1. A recombinant human type III collagen, characterized in that, Its amino acid sequence is shown in SEQ ID NO.

1.

2. A nucleic acid molecule, characterized in that, The nucleic acid molecule encodes the recombinant human type III collagen of claim 1, and its nucleotide sequence is shown in SEQ ID NO.

2.

3. A recombinant expression vector, characterized in that, The recombinant expression vector contains the nucleic acid molecule as described in claim 2.

4. A host cell, characterized in that, The host cell contains the recombinant expression vector as described in claim 3.

5. The host cell according to claim 4, characterized in that, The host cell is a CHO cell.

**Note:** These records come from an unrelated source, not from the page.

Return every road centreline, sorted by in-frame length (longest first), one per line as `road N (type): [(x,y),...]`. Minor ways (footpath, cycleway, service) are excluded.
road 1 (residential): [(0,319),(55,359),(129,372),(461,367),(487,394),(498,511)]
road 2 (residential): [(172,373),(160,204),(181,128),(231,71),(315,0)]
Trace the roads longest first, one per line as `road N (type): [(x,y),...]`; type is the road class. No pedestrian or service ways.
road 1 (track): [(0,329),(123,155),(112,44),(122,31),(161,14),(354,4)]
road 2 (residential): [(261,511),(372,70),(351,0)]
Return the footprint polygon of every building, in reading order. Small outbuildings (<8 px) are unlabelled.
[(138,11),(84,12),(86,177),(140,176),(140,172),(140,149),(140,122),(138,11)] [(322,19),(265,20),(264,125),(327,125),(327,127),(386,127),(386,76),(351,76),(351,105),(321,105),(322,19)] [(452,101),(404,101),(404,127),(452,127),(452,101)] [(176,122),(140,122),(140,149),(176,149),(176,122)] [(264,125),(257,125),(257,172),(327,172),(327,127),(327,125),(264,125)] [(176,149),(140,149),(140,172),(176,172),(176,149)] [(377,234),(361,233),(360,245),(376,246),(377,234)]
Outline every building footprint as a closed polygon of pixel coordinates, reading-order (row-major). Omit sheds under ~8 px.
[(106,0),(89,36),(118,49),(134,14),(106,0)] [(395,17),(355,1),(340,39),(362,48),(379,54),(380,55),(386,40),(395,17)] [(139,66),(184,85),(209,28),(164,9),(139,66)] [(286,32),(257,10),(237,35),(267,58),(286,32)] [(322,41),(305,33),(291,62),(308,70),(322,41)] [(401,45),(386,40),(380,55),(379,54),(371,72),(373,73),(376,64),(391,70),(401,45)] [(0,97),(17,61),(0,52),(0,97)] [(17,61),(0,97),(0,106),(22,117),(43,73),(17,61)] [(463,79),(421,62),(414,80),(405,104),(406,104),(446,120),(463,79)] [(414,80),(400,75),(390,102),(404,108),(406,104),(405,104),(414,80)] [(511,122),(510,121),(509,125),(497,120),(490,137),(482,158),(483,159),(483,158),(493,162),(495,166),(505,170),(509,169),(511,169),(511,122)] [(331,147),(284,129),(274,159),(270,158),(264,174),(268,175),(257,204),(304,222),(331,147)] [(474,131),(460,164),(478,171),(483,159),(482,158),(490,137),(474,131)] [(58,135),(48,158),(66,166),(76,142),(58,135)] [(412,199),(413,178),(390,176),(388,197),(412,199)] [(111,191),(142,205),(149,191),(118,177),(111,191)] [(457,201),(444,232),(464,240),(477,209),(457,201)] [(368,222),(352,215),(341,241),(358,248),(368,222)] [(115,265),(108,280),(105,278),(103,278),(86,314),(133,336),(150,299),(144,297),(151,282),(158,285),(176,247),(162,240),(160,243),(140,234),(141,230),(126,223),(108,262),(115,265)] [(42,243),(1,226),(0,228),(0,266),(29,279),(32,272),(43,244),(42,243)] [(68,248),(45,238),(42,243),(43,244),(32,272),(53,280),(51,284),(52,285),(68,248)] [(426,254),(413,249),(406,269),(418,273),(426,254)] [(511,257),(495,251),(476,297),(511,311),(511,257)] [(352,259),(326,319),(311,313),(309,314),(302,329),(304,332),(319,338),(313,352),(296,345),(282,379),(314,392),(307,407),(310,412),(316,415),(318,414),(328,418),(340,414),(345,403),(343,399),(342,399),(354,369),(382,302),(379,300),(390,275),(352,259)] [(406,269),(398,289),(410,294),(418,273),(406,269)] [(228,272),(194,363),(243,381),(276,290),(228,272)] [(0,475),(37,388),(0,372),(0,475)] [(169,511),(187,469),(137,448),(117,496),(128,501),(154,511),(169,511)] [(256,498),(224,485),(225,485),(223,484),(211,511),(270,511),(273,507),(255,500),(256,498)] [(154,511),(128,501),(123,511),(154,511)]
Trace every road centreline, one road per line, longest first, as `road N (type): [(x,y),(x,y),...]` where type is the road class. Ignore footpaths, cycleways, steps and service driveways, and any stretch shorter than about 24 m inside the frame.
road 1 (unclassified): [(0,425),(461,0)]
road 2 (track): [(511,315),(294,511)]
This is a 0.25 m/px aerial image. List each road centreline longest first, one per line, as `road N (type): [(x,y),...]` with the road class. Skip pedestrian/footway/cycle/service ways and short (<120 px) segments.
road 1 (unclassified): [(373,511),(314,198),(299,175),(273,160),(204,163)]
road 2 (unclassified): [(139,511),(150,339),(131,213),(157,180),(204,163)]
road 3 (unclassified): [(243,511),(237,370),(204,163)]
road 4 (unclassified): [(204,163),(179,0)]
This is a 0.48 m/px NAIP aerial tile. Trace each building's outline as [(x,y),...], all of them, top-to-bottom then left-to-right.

6. A method for preparing recombinant human type III collagen as described in claim 1, characterized in that, Specifically, the steps include the following: (1) Protein sequence design: Based on human type III collagen, an amino acid sequence as shown in SEQ ID NO.1 was designed; (2) Gene design and synthesis: Design the nucleic acid sequence according to the amino acid sequence described in step (1), optimize the codons, and synthesize the nucleic acid fragment encoding the recombinant human type III collagen. (3) Construction of expression vector: The nucleic acid fragment synthesized in step (2) is ligated into the expression vector to obtain the recombinant expression vector; (4) Cell culture and transfection: The recombinant expression vector from step (3) is transfected into host cells for culture; (5) Purification: Recombinant human type I collagen was isolated and purified from the culture.

7. The preparation method according to claim 6, characterized in that, The expression vector in step (3) is pCDNA3.4 plasmid.

8. The preparation method according to claim 6, characterized in that, The host cell in step (4) is a CHO cell.

9. The use of the recombinant human type III collagen as described in claim 1 in the preparation of tissue repair products.